■ Exercices à faire:
1/ D'après le texte sur le cycle de concerts toulousain, à quelle édition ce cycle en est-il pour la saison 2018/19 ?
2/ Recopiez le passage du texte sur le cycle de concerts toulousain qui va de « La programmation de » jusqu'à « que leurs compères. ».

#### Texte à étudier ####

La programmation de ce cycle en est à sa 33è pour cette nouvelle saison 2018/19, Cycle toulousain faisant partie intégrante des grands rendez-vous musicaux à la Halle, essentiellement. C’est le moment de retrouver dans une même saison les plus grands noms actuels, déjà venus ou accueillis pour la première fois, les plus grands noms reconnus comme tels et aussi ceux en passe de devenir aussi incontournables que leurs compères.
Une programmation délicate car il faut faire des choix. Les envies sont multiples mais il y a des limites à tout, même au meilleur, et des équilibres sont à respecter. Tous les noms souhaités ne peuvent être là. De même qu’il faut aussi un peu de chance et beaucoup de persévérance pour d’autres car les agendas de certains sont pleins très à l’avance et rendent les disponibilités délicates. D’où notre étonnement à chaque présentation de saison de remarquer la présence de certains artistes de réputation internationale et qui vont quand même passer par Toulouse pour une soirée.
Le public toulousain connaît bien maintenant ce Cycle et les qualités des concerts qu’il propose. Il connaît les formules d’abonnements, mais un peu moins encore les nouvelles facilités de réservations, comme tout ce qui est Pass par exemple, Pass thématiques et Pass libre. Des formules plus souples, moins onéreuses aussi sur le moment, disons-le, et donc plus attrayantes. Mais il va falloir choisir, dans le genre on prend tout, ou moins. Certains choix seront très délicats.

#### Données à examiner ####

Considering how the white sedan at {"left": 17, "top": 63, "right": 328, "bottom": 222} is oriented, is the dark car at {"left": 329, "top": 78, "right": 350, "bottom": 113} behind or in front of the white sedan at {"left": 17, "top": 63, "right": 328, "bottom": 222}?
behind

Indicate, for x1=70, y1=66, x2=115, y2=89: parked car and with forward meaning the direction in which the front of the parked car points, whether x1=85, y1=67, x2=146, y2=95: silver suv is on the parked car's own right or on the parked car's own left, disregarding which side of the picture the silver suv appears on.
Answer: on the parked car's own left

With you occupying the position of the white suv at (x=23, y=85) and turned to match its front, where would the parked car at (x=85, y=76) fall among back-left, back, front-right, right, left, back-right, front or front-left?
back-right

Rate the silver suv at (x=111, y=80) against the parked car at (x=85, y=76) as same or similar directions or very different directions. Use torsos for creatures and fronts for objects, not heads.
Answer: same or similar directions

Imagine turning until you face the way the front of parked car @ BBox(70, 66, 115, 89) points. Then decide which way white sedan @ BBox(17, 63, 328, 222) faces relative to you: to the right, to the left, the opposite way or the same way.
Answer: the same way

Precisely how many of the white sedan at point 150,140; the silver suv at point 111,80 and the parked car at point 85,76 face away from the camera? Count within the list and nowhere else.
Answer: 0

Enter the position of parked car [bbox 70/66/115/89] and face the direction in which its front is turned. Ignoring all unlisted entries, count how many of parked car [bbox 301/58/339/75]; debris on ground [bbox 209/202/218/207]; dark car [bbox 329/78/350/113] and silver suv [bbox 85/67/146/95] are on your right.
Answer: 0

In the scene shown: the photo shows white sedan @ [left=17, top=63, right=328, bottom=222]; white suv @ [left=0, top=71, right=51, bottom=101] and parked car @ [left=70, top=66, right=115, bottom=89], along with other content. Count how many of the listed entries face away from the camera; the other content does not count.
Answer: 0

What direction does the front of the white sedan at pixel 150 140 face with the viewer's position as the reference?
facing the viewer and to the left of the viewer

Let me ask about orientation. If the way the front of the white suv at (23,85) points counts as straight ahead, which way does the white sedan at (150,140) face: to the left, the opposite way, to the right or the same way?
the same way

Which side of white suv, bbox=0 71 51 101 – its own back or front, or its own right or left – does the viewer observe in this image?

####
#### Données à examiner ####

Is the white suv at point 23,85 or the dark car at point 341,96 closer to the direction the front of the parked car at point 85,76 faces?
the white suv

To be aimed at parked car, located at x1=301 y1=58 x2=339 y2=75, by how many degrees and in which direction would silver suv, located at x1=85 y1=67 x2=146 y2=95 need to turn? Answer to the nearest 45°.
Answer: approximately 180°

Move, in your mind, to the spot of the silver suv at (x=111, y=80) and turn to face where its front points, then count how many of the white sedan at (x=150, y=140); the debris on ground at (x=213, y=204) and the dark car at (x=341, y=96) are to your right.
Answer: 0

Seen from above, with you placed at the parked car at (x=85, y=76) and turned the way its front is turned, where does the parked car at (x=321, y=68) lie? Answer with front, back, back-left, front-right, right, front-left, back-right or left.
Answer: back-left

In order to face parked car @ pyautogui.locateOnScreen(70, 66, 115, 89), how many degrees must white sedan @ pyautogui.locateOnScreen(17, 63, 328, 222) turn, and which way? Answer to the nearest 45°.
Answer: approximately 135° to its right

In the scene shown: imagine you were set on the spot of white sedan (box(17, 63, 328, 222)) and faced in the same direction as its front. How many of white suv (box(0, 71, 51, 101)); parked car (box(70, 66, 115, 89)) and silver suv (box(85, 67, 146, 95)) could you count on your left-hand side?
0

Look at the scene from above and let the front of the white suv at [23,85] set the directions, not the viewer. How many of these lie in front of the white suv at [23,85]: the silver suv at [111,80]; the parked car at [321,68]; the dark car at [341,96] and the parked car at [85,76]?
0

####
#### Données à examiner ####

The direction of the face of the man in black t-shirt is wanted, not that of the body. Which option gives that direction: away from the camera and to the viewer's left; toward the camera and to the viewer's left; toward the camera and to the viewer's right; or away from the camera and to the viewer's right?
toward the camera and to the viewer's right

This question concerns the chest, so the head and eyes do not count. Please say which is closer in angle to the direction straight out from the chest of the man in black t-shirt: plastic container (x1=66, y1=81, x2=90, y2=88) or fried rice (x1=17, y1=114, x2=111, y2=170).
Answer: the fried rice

####

■ Exercices corrigés:
1/ À sa 33e édition.

2/
La programmation de ce cycle en est à sa 33è pour cette nouvelle saison 2018/19, Cycle toulousain faisant partie intégrante des grands rendez-vous musicaux à la Halle, essentiellement. C’est le moment de retrouver dans une même saison les plus grands noms actuels, déjà venus ou accueillis pour la première fois, les plus grands noms reconnus comme tels et aussi ceux en passe de devenir aussi incontournables que leurs compères.